What's the Scoop on ES-Hadoop? Spark, Streaming & More
Elasticsearch is an industry-leading solution for search and real-time analytics at scale. Apache Spark has shaped into a powerhouse for processing massive data, both in batch and streaming contexts. Elasticsearch for Apache Hadoop (ES-Hadoop) is a two-way connector that provides the tools needed to marry these two together in perfect data harmony.
This talk aims to introduce the audience to the basics of ES-Hadoop’s native Spark Integration, touch upon the other features that the connector brings to the table (including native integrations with Hive, Storm, Pig, Cascading, and MapReduce), shed some light on the internals of how it works, as well as highlight what’s to come.
James Baiera is a software engineer at Elastic focusing on Elasticsearch for Apache Hadoop. Born and raised in Cleveland, Ohio, he has made his debut in the tech industry by focusing on building massively parallel analytics engines. When he’s not working he doesn’t know what to do with himself.

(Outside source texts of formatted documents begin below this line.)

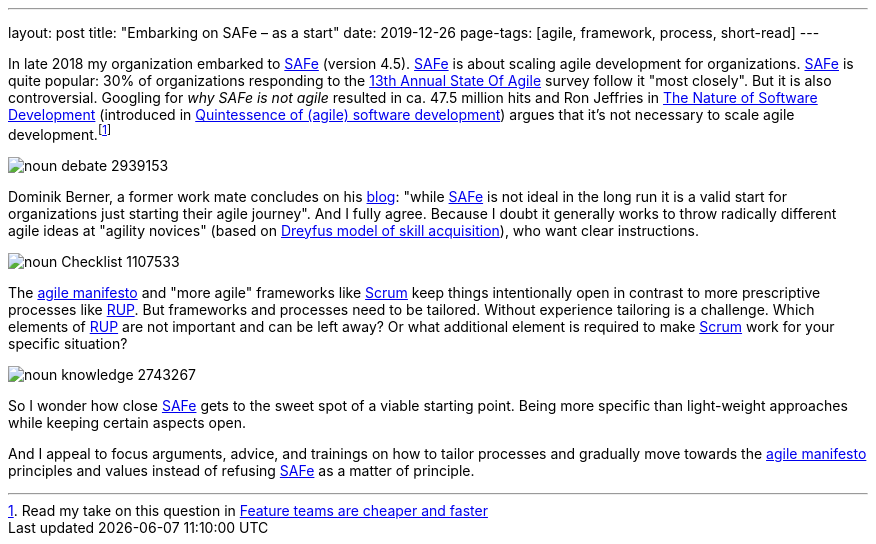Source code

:---
layout: post
title: "Embarking on SAFe &ndash; as a start"
date: 2019-12-26
page-tags: [agile, framework, process, short-read]
---

In late 2018 my organization embarked to https://www.scaledagileframework.com/[SAFe] (version 4.5). https://www.scaledagileframework.com/[SAFe] is about scaling agile development for organizations. https://www.scaledagileframework.com/[SAFe] is quite popular: 30% of organizations responding to the https://explore.versionone.com/state-of-agile/13th-annual-state-of-agile-report[13th Annual State Of Agile] survey follow it "most closely". But it is also controversial. Googling for _why SAFe is not agile_ resulted in ca. 47.5 million hits and Ron Jeffries in https://pragprog.com/book/rjnsd/the-nature-of-software-development[The Nature of Software Development] (introduced in link:../../../2019/11/26/quintessence-of-software-development.html[Quintessence of (agile) software development]) argues that it's not necessary to scale agile development.footnote:[Read my take on this question in link:../../../2019/11/30/feature-teams-are-cheaper-and-faster.html[Feature teams are cheaper and faster]]

image::/images/post-images/noun_debate_2939153.svg[align="center"]

Dominik Berner, a former work mate concludes on his https://dominikberner.ch/getting-safed/[blog]: "while https://www.scaledagileframework.com/[SAFe] is not ideal in the long run it is a valid start for organizations just starting their agile journey". And I fully agree. Because I doubt it generally works to throw radically different agile ideas at "agility novices" (based on https://en.wikipedia.org/wiki/Dreyfus_model_of_skill_acquisition[Dreyfus model of skill acquisition]), who want clear instructions.

image::/images/post-images/noun_Checklist_1107533.svg[align="center"]

The https://agilemanifesto.org/[agile manifesto] and "more agile" frameworks like https://en.wikipedia.org/wiki/Scrum_(software_development)[Scrum] keep things intentionally open in contrast to more prescriptive processes like https://en.wikipedia.org/wiki/Rational_Unified_Process[RUP]. But frameworks and processes need to be tailored. Without experience tailoring is a challenge. Which elements of https://en.wikipedia.org/wiki/Rational_Unified_Process[RUP] are not important and can be left away? Or what additional element is required to make https://en.wikipedia.org/wiki/Scrum_(software_development)[Scrum] work for your specific situation?

image::/images/post-images/noun_knowledge_2743267.svg[align="center"]

So I wonder how close https://www.scaledagileframework.com/[SAFe] gets to the sweet spot of a viable starting point. Being more specific than light-weight approaches while keeping certain aspects open.

And I appeal to focus arguments, advice, and trainings on how to tailor processes and gradually move towards the https://agilemanifesto.org/[agile manifesto] principles and values instead of refusing https://www.scaledagileframework.com/[SAFe] as a matter of principle.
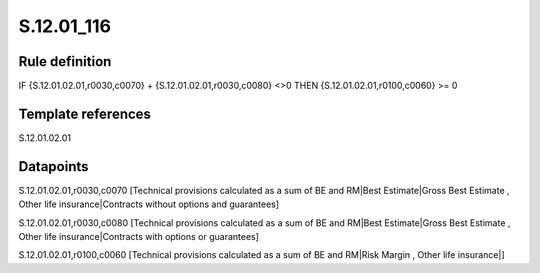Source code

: ===========
S.12.01_116
===========

Rule definition
---------------

IF {S.12.01.02.01,r0030,c0070} + {S.12.01.02.01,r0030,c0080} <>0 THEN {S.12.01.02.01,r0100,c0060} >= 0


Template references
-------------------

S.12.01.02.01

Datapoints
----------

S.12.01.02.01,r0030,c0070 [Technical provisions calculated as a sum of BE and RM|Best Estimate|Gross Best Estimate , Other life insurance|Contracts without options and guarantees]

S.12.01.02.01,r0030,c0080 [Technical provisions calculated as a sum of BE and RM|Best Estimate|Gross Best Estimate , Other life insurance|Contracts with options or guarantees]

S.12.01.02.01,r0100,c0060 [Technical provisions calculated as a sum of BE and RM|Risk Margin , Other life insurance|]




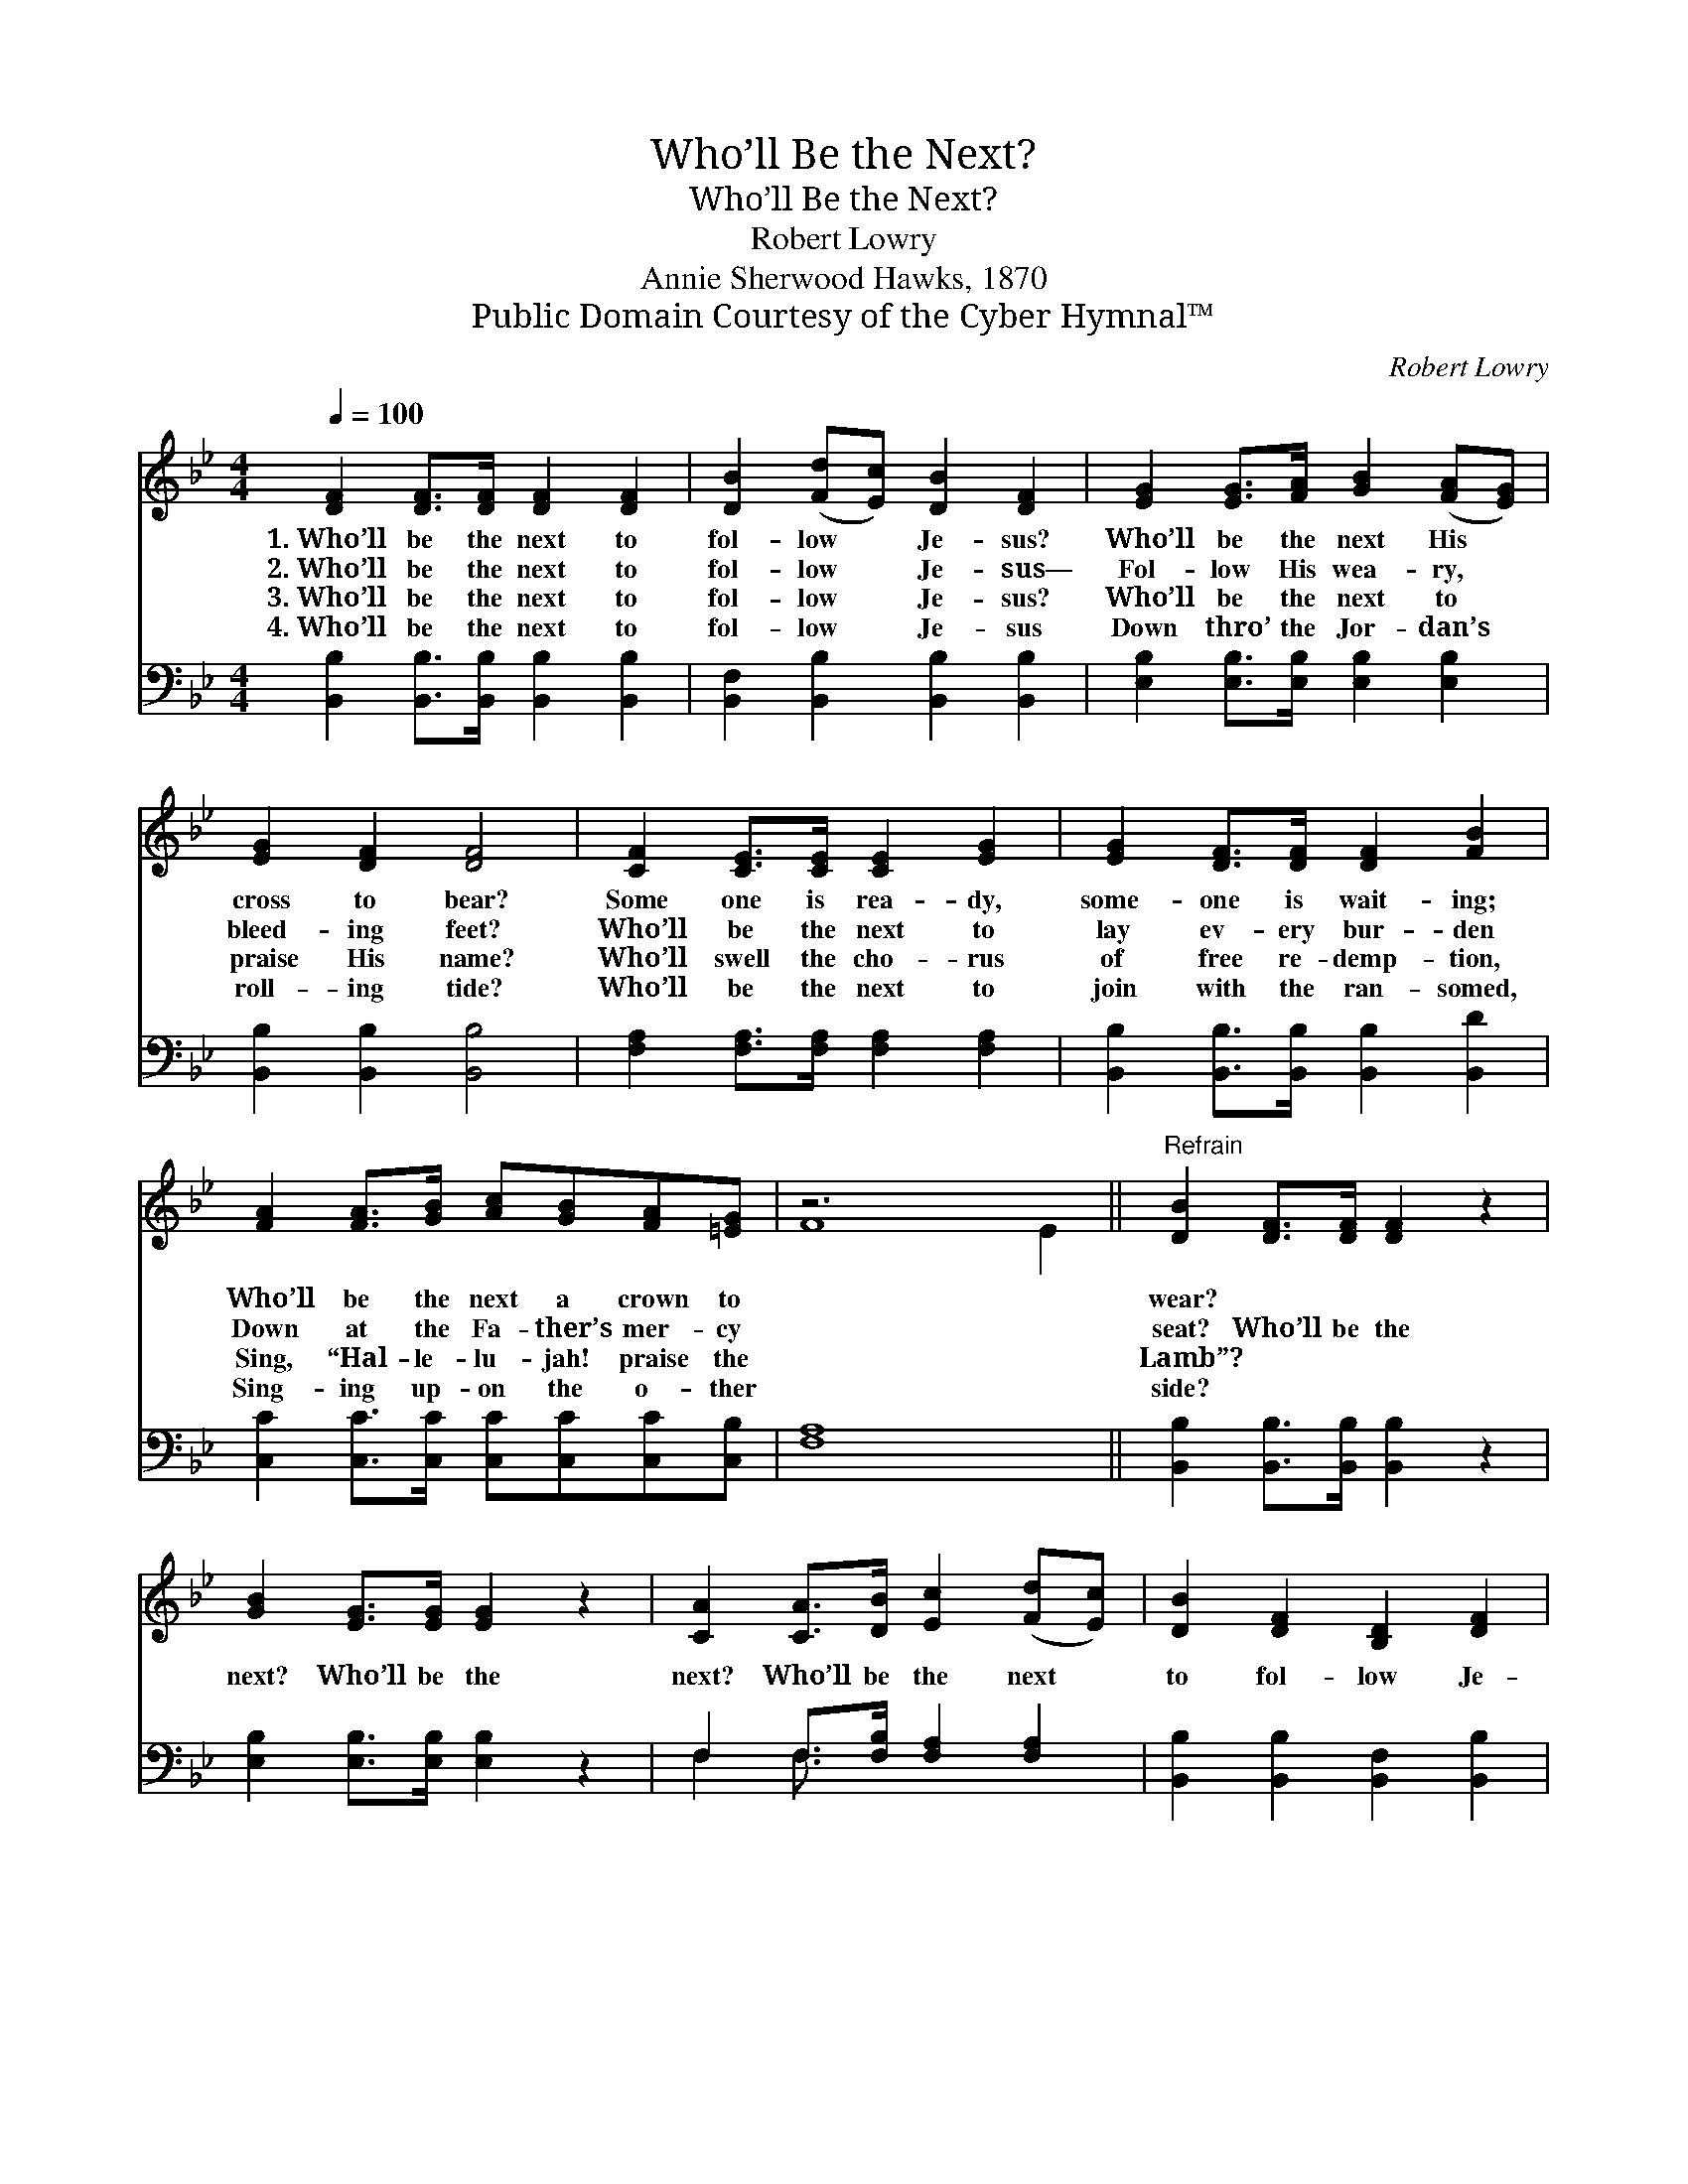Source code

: X:1
T:Who’ll Be the Next?
T:Who’ll Be the Next?
T:Robert Lowry
T:Annie Sherwood Hawks, 1870
T:Public Domain Courtesy of the Cyber Hymnal™
C:Robert Lowry
Z:Public Domain
Z:Courtesy of the Cyber Hymnal™
%%score ( 1 2 ) ( 3 4 )
L:1/8
Q:1/4=100
M:4/4
K:Bb
V:1 treble 
V:2 treble 
V:3 bass 
V:4 bass 
V:1
 [DF]2 [DF]>[DF] [DF]2 [DF]2 | [DB]2 ([Fd][Ec]) [DB]2 [DF]2 | [EG]2 [EG]>[FA] [GB]2 ([FA][EG]) | %3
w: 1.~Who’ll be the next to|fol- low * Je- sus?|Who’ll be the next His *|
w: 2.~Who’ll be the next to|fol- low * Je- sus—|Fol- low His wea- ry, *|
w: 3.~Who’ll be the next to|fol- low * Je- sus?|Who’ll be the next to *|
w: 4.~Who’ll be the next to|fol- low * Je- sus|Down thro’ the Jor- dan’s *|
 [EG]2 [DF]2 [DF]4 | [CF]2 [CE]>[CE] [CE]2 [EG]2 | [EG]2 [DF]>[DF] [DF]2 [FB]2 | %6
w: cross to bear?|Some one is rea- dy,|some- one is wait- ing;|
w: bleed- ing feet?|Who’ll be the next to|lay ev- ery bur- den|
w: praise His name?|Who’ll swell the cho- rus|of free re- demp- tion,|
w: roll- ing tide?|Who’ll be the next to|join with the ran- somed,|
 [FA]2 [FA]>[GB] [Ac][GB][FA][=EG] | z6 x4 ||"^Refrain" [DB]2 [DF]>[DF] [DF]2 z2 | %9
w: Who’ll be the next a crown to||wear? * * *|
w: Down at the Fa- ther’s mer- cy||seat? Who’ll be the|
w: Sing, “Hal- le- lu- jah! praise the||Lamb”? * * *|
w: Sing- ing up- on the o- ther||side? * * *|
 [GB]2 [EG]>[EG] [EG]2 z2 | [CA]2 [CA]>[DB] [Ec]2 ([Fd][Ec]) | [DB]2 [DF]2 [B,D]2 [DF]2 | %12
w: |||
w: next? Who’ll be the|next? Who’ll be the next *|to fol- low Je-|
w: |||
w: |||
 [EG]2 [EG]>[EB] [Ec][EB][FA][EG] | [DF]2 [DB]2 [Fd]4 | [Ec]2 [Ec]2 [DB]2 [CA]2 | [DB]8 |] %16
w: ||||
w: sus? Who’ll be the next to fol-|low Je- sus|now? Fol- low Je-|sus|
w: ||||
w: ||||
V:2
 x8 | x8 | x8 | x8 | x8 | x8 | x8 | F8 E2 || x8 | x8 | x8 | x8 | x8 | x8 | x8 | x8 |] %16
V:3
 [B,,B,]2 [B,,B,]>[B,,B,] [B,,B,]2 [B,,B,]2 | [B,,F,]2 [B,,B,]2 [B,,B,]2 [B,,B,]2 | %2
 [E,B,]2 [E,B,]>[E,B,] [E,B,]2 [E,B,]2 | [B,,B,]2 [B,,B,]2 [B,,B,]4 | %4
 [F,A,]2 [F,A,]>[F,A,] [F,A,]2 [F,A,]2 | [B,,B,]2 [B,,B,]>[B,,B,] [B,,B,]2 [B,,D]2 | %6
 [C,C]2 [C,C]>[C,C] [C,C][C,C][C,C][C,B,] | [F,A,]8 x2 || [B,,B,]2 [B,,B,]>[B,,B,] [B,,B,]2 z2 | %9
 [E,B,]2 [E,B,]>[E,B,] [E,B,]2 z2 | F,2 F,>[F,B,] [F,A,]2 [F,A,]2 | %11
 [B,,B,]2 [B,,B,]2 [B,,F,]2 [B,,B,]2 | [E,B,]2 [E,B,]>[E,G,] [E,G,][E,G,][E,B,][E,B,] | %13
 [B,,B,]2 [B,,F,]2 [B,,B,]4 | [E,G,]2 [E,G,]2 F,2 F,2 | [B,,F,]8 |] %16
V:4
 x8 | x8 | x8 | x8 | x8 | x8 | x8 | x10 || x8 | x8 | F,2 F,3/2 x9/2 | x8 | x8 | x8 | x4 F,2 F,2 | %15
 x8 |] %16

Anoop Sunke is a data nerd, coffee lover, and a Solutions Architect at Elastic. As an SA his primary job is to help customers solve tough problems like distributed search, analytics, metrics, and exploding unicorns using the Elastic Stack. Prior to Elastic, Anoop worked at Hortonworks building large scale Hadoop architectures and at Microsoft implementing SQL Server solutions.